*** Records provided ***

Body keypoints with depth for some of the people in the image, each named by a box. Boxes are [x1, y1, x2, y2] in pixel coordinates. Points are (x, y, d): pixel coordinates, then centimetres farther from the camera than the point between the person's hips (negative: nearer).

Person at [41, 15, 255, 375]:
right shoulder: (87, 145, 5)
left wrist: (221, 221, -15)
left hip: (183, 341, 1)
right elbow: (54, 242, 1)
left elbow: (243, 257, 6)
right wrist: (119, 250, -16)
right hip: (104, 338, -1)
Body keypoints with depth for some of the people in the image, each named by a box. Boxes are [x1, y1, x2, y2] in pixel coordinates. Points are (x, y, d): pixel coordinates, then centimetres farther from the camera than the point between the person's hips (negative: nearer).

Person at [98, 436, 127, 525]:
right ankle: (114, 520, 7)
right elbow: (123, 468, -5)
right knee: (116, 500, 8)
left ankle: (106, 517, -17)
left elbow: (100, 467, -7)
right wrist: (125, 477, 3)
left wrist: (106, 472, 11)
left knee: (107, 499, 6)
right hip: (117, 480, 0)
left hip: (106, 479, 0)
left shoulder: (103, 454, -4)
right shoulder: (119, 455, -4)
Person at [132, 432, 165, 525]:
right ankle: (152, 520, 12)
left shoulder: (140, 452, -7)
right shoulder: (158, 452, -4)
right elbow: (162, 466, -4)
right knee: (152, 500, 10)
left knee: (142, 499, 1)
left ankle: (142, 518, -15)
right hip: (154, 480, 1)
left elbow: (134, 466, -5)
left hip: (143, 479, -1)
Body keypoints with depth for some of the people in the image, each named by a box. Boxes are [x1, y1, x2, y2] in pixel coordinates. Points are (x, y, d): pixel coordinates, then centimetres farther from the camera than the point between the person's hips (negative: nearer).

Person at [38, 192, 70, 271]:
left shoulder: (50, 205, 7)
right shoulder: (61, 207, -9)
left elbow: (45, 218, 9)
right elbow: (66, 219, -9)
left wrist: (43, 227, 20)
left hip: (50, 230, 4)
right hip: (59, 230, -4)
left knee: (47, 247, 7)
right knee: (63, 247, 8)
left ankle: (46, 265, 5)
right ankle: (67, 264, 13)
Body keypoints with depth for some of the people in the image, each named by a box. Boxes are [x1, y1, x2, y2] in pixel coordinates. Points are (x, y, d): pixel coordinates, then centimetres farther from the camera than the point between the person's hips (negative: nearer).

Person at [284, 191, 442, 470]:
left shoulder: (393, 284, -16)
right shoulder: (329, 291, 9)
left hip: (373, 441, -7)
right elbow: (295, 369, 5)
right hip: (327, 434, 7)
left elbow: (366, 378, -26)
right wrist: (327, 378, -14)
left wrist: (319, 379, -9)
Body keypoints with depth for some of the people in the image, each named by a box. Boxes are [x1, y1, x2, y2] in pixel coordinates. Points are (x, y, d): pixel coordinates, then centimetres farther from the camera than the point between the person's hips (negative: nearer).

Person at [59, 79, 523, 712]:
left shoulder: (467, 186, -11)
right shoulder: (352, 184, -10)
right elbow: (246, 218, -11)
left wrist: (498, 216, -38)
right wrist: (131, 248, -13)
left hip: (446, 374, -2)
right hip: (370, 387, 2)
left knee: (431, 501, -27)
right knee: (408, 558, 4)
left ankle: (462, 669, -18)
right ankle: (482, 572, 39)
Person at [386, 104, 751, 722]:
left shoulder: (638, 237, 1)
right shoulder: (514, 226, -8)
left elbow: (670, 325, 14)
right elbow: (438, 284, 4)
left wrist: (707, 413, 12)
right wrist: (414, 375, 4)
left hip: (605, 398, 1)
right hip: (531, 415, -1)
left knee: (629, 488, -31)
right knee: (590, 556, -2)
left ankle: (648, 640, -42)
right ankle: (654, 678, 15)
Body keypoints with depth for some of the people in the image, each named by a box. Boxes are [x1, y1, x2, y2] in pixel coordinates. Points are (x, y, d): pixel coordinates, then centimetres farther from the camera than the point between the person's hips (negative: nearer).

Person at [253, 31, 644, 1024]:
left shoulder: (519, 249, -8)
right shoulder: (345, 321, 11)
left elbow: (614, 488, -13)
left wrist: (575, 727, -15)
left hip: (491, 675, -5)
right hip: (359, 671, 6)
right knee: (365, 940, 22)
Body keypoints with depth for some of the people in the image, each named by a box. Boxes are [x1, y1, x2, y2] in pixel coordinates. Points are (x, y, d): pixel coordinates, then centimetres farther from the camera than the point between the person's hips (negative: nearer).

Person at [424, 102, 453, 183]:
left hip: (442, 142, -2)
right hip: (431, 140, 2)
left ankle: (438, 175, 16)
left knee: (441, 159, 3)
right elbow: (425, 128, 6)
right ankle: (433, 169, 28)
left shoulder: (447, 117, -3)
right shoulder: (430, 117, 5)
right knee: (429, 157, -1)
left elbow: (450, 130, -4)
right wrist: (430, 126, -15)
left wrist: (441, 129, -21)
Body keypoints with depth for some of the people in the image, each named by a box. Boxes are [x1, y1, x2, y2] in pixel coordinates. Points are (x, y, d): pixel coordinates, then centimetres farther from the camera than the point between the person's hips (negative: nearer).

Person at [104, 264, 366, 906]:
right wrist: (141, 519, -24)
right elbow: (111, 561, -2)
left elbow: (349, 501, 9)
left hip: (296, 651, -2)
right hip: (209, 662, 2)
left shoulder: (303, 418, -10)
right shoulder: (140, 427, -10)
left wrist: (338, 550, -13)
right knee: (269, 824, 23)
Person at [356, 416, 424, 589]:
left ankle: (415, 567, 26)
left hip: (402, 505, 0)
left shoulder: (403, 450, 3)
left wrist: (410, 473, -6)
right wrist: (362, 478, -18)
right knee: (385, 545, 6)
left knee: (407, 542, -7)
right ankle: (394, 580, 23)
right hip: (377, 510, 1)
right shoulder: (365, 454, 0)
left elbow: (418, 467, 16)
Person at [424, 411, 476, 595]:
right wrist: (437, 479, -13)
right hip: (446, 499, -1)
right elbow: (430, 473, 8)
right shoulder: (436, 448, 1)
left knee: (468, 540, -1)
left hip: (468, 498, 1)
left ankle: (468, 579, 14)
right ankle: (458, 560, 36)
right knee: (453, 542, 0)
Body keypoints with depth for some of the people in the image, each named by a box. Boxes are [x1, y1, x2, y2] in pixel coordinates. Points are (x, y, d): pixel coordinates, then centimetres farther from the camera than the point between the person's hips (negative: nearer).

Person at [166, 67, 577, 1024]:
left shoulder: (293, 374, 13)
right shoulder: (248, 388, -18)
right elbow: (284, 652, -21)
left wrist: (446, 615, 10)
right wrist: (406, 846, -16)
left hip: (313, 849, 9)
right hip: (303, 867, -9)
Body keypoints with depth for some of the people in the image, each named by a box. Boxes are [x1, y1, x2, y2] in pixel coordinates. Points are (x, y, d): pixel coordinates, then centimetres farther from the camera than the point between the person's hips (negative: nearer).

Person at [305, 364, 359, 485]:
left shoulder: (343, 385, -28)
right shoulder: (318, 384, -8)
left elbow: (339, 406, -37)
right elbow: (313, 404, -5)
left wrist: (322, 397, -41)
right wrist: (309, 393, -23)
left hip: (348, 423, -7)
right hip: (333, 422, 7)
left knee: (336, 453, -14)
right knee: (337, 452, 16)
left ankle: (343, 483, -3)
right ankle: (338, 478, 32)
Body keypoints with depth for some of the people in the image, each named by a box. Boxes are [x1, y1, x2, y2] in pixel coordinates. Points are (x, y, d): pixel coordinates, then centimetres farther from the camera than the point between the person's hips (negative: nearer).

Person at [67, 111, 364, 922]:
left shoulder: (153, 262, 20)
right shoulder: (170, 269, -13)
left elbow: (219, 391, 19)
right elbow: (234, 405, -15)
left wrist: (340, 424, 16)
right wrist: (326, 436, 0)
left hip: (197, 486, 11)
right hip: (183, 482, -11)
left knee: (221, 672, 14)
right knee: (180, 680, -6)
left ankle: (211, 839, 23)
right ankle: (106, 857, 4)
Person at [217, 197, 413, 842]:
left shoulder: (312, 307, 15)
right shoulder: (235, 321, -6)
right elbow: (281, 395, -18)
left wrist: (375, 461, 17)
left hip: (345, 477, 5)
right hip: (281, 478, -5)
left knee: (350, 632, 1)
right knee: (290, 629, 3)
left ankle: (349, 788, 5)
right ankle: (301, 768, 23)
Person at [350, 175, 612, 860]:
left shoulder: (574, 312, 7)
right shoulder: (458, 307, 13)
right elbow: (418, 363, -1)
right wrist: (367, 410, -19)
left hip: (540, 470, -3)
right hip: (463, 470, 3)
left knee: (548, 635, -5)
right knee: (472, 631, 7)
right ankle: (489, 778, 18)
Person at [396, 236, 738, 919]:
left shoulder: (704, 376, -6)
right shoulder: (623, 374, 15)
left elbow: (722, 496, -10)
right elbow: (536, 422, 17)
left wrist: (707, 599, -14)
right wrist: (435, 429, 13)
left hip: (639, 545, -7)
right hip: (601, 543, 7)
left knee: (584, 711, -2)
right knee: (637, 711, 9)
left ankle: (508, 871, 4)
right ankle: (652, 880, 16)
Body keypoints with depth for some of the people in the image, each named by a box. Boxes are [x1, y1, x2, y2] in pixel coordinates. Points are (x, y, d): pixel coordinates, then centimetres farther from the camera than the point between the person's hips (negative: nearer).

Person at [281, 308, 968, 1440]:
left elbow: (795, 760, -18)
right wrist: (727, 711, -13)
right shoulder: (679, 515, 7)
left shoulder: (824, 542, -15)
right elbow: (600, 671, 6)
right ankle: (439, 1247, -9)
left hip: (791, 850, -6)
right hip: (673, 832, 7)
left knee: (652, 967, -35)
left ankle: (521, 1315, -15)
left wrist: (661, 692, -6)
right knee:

*** End of Records provided ***

Assignment: Rewrite every line of the listing from the line with "right knee: (337, 452, 16)" to the line with "left wrist: (375, 461, 17)", both included, offsetting each number in the keypoint triples by -73. Copy all other lines in that span unchanged.

Answer space:
right knee: (264, 379, -57)
left ankle: (270, 410, -76)
right ankle: (265, 405, -41)
Body keypoints with depth for some of the people in the image, each named by a box. Boxes are [x1, y1, x2, y2] in pixel coordinates. Points are (x, y, d): pixel coordinates, then centimetres farther from the camera than the point between the person's hips (negative: nearer).

Person at [67, 111, 364, 922]:
left shoulder: (80, 189, -53)
right shoulder: (97, 196, -86)
left elbow: (146, 318, -54)
right elbow: (161, 332, -88)
left wrist: (267, 351, -57)
right wrist: (253, 363, -73)
left hip: (124, 413, -62)
right hip: (110, 409, -84)
left knee: (148, 599, -59)
right knee: (107, 607, -79)
left ankle: (138, 766, -50)
right ankle: (33, 784, -69)
Person at [217, 197, 413, 842]:
left shoulder: (239, 234, -58)
right shoulder: (162, 248, -79)
right elbow: (208, 322, -91)
left wrist: (302, 388, -56)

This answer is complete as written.